### [O que fazer]
No texto sobre o coração que endurece com a idade, redigite o trecho de "O coração tende" até "sentido no final!". Não mude nenhuma palavra nem sinal.

### [Texto fornecido]
<<<<

O coração morre quando crescemos?

Criei o RexAurum em algum momento no início dos anos 2000, provavelmente quando eu tinha em torno de 12 ou 13 anos de idade. No auge dos blogs pessoais e, mais do que isso, em muitos sentidos, no auge da minha inocência e entusiasmo com a vida. A experiência de ler as publicações em ordem cronológica torna evidente uma tendência muito definida de 1) amadurecimento pessoal e profissional; e 2) amadurecimento afetivo/emocional.

Nada mais natural, uma vez que estamos falando de cerca de 20 anos de vida. Mas há ainda a percepção de evolução de um terceiro aspecto: melancolia, desesperança e cinismo. Será que é natural que o coração se endureça e se torne menos vivaz e esperançoso com o acúmulo de experiências? É sobre isso que gostaria de escrever de forma mais leve hoje.

Para guiar tais reflexões, gostaria de considerar uma canção que descobri recentemente e que se conecta muito bem com o tema dessa publicação:

"When You Grow Up, Your Hearts Dies
De GUNSHIP

Antes de qualquer coisa, recomendo ouvir a música. É uma bela canção, com muitas frases que nos fazem pensar sobre o valor da vida. Utilizarei algumas dessas frases ao longo do texto.

O coração tende a virar uma rocha rígida e sem vida com o tempo?

Curiosamente, há algum tempo, pela ocasião de uma conversa sobre tipos de rochas, eu estava revisitando em minha memória as aulas de geologia que tive no primeiro ano da graduação e isso vem muito a calhar agora. Por favor, me acompanhe um pouco enquanto percorremos esse campo da geologia - prometo que vai fazer sentido no final!

>>>>

### [Dados registrados]

<<<<

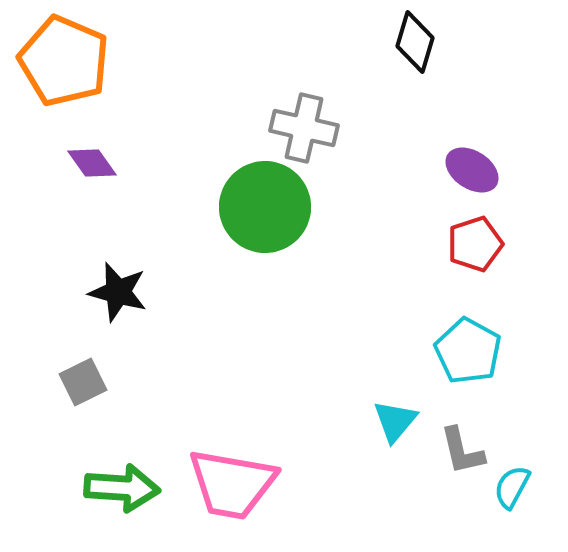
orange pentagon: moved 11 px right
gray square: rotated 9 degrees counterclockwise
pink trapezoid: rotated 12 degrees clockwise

>>>>

### [Resposta completa]
O coração tende a virar uma rocha rígida e sem vida com o tempo?

Curiosamente, há algum tempo, pela ocasião de uma conversa sobre tipos de rochas, eu estava revisitando em minha memória as aulas de geologia que tive no primeiro ano da graduação e isso vem muito a calhar agora. Por favor, me acompanhe um pouco enquanto percorremos esse campo da geologia - prometo que vai fazer sentido no final!